Complexity: Finding the Most Frequent Words in the Bible

For this assignment we had to implement a word frequency counter using tree-based and then hash-based methods.

I assumed that a "word" in a text file is a sequence of letters with non-letters on either side, i.e. a maximal matching of the regular expression [a-zA-Z]+. Furthermore, I assumed that words are compared in a case-insensitive manner.

I used the King James Bible[warning: large file] as test input. By my count, there are 822,651 words in the file, with 12,604 distinct words.

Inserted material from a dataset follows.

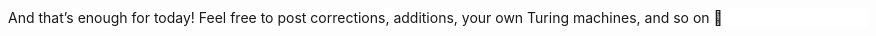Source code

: 
And that’s enough for today! Feel free to post corrections, additions, your own Turing machines, and so on 🙂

All of my implementations produce the following output for the 25 most frequently occurring words:

63919 the
51696 and
34618 of
13560 to
12915 that
12667 in
10420 he
9837 shall
8998 unto
8971 for
8853 i
8474 his
8179 a
7964 lord
7376 they
7012 be
6989 is
6661 him
6636 not
6429 them
6129 it
6012 with
5620 all
5474 thou
4603 thy

My programs are in plain C and are each a couple hundred lines long. I think the most interesting thing about them is how few language features they use—no dynamic memory, no structs, just arrays and pointers. It was actually a fun challenge doing everything from scratch for a change and trying to be as minimalistic as possible.

Some very rough timings of these programs, with an attempt to account for I/O time, suggest that the "hash" method is about 7 times as fast as the "tree" method.